This has been done for a macroporous resin adsorbent, using both water and mixtures of water and methanol (ref. 27).

In a study with activated carbon the solvents were water and cyclohexane (ref. 51). A variant on this theme is a comparison of two different adsorbents (macroporous resin versus activated carbon) using the same adsorbate (ref. 64, 44).

In almost all studies the internal diffusion is described by modifications of Fick's law of diffusion. In one study (ref. 32) the solution using Fick's law has been compared with the solution obtained by using a rate equation for the description of internal transport (linear driving force type). Whereas the Dp value appeared to be constant along the kinetic curve, the value of the internal mass transfer coëfficiënt varied strongly along the curve.

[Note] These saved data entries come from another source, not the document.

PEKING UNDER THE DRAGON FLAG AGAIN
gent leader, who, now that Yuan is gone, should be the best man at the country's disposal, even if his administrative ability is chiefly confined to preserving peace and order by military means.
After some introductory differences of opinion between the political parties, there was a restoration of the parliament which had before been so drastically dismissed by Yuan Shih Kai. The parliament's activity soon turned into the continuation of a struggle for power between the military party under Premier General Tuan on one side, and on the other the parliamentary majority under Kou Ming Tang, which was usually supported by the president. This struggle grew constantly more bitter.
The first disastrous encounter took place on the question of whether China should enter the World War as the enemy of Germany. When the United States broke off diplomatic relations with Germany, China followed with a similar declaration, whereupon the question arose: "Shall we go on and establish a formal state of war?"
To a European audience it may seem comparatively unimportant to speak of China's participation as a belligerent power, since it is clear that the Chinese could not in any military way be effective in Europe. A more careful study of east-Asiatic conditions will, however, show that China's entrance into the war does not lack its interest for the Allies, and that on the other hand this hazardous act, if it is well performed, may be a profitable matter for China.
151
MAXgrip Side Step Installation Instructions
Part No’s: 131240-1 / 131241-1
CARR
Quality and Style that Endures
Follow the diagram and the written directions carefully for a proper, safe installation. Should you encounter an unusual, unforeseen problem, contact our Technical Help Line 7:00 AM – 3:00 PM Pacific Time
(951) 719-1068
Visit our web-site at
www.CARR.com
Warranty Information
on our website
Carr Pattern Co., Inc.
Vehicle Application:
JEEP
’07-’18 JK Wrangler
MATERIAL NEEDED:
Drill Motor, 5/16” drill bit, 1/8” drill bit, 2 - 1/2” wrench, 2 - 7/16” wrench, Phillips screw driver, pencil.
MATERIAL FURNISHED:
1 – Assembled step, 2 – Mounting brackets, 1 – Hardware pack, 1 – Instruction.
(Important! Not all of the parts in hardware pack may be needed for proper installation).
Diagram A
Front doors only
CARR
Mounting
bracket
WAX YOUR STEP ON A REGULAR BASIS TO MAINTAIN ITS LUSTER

As already has been mentioned, most of the studies refer to batch experiments. A technique that is extensively applied in studying transport from the gaseous phase is where the flow of the adsorbate is measured over a porous plug of the adsorbent (ref. 71, 72). This technique has been applied sporadically in measuring mass transfer in liquid systems (ref. 53). Some of the results obtained from studies in the gas phase can be used however, for interpretation of the results obtained for aqueous systems, as will be argued in chapter 6. of the present study.

Table I summarises the literature on single component batch studies.

The table is the best one that the present author could compile, completeness is not guaranteed. The concept 'homogeneous partiele model' will be discussed in section 3. of chapter 3. It refers to particles in which the pore size distribution is very narrow, is constant throughout the particles and where the pores have no preferential direction.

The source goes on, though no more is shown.